**SELECTED PASSAGE:**
It gives us great pleasure to introduce Sherman. He's quite a cute little robot, but to be frank, Sherman doesn't do very much. He doesn't do very much at all.

Sherman doesn't walk, talk, weld cars, or roam Mars. He doesn't try to kill Sarah Connor, help Luke Skywalker, warn Will Robinson, vacuum the floor, star in feature-length films, or enforce the law.
In fact, Sherman really only does two things, but he does both extremely well.

Sherman tells the time. And Sherman makes people smile, which is probably the world's most useful and (emotionally) valuable complication. That's a superpower! Conceived and developed by MB&F and engineered and crafted by L’Epée 1839 – Switzerland's only specialised high-end clock manufacture – Sherman is the result of Maximilian Büsser’s on-going quest to revisit his childhood, during which he hankered for a robot friend.

**THINGS TO DO:**
1. In the passage introducing Sherman, which company engineered and crafted him?
2. How would you render this sentence from the passage about Sherman in Spanish: "In fact, Sherman really only does two things, but he does both extremely well."
3. Can you write the next few sentences of the passage about the Sherman robot clock, picking up after its final sentence?

**ITEMS:**
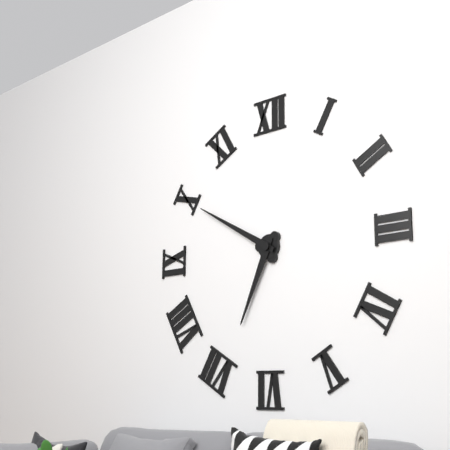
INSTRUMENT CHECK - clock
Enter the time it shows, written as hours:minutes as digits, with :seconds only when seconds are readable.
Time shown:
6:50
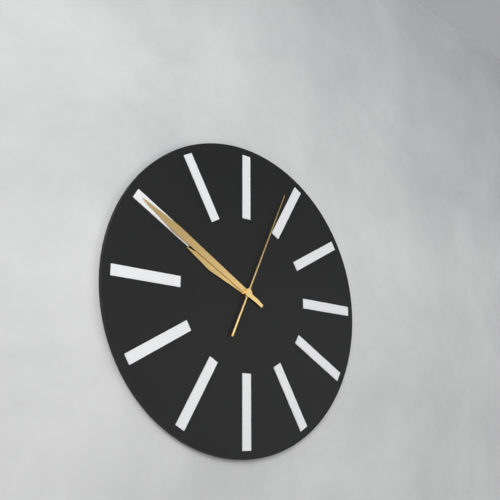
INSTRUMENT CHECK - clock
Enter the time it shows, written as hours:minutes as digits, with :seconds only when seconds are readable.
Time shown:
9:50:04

==

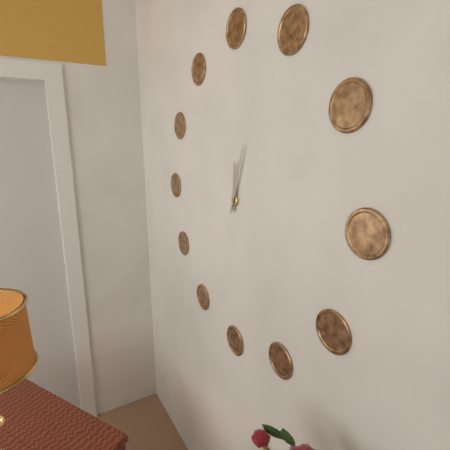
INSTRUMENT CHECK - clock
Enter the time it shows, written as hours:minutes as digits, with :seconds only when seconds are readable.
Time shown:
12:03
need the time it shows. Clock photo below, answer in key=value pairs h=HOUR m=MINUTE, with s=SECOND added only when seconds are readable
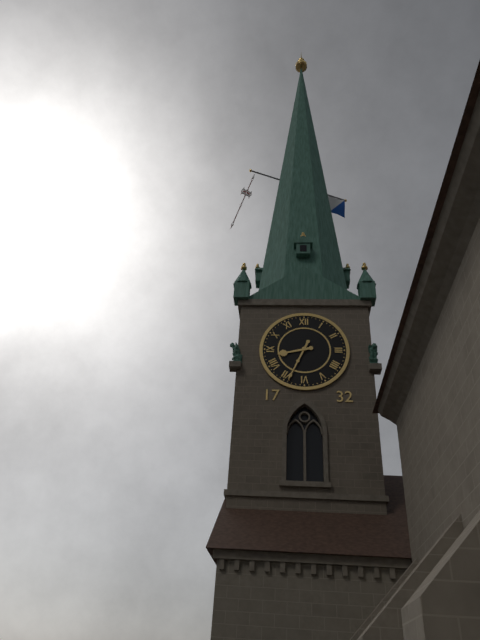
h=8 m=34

**RESPONSES FOR EACH TASK:**
1. L’Epée 1839, Switzerland's only specialised high-end clock manufacture.

2. De hecho, Sherman en realidad solo hace dos cosas, pero ambas las hace extremadamente bien.

3.
Sherman's mechanics are based on a L'Epée 1839 in-line eight-day movement, which ensures that the friendly tank-treaded table clock can display the correct time on his chest for more than a week before requiring rewinding.

But Sherman is not simply a clock inside a robot, but an integral and holistic robot-clock. The mainspring barrel bridge extends down to support his tracks, movement spacers act as shoulders for the arms, and his eyes are bolt heads supporting the regulator. The movement plates and bridges of the clock also make up the skeleton and body of the robot.

The transparent blown mineral glass dome on Sherman's head reveals his mechanical brain, which is actually the regulator controlling the precision of the robot's time. It’s mesmerising to watch the little guy "think".

Sherman's arms can be manipulated into nearly any configuration, and his hands can be used to hold items like a pen or his winding key.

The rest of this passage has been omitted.